Records to use
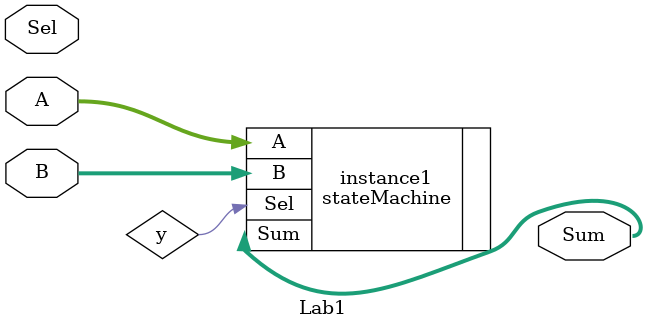
<source format=v>
module Lab1(
    input [7:0] A,
    input [7:0] B,
    input [1:0] Sel,
    output wire [7:0] Sum
    );
    
    stateMachine instance1 (.A(A), .B(B), .Sel(y), .Sum(Sum) ); //adder8bits
    Memory instance2 ( .a(Sel), .b(Sel), .c(Sel), .d(Sel) ); //customlogic
    
endmodule

</source>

Task objective
Everything in the listing should be copied exactly, apart from the images it holds.

Response
<source format=v>
module Lab1(
    input [7:0] A,
    input [7:0] B,
    input [1:0] Sel,
    output wire [7:0] Sum
    );
    
    stateMachine instance1 (.A(A), .B(B), .Sel(y), .Sum(Sum) ); //adder8bits
    Memory instance2 ( .a(Sel), .b(Sel), .c(Sel), .d(Sel) ); //customlogic
    
endmodule

</source>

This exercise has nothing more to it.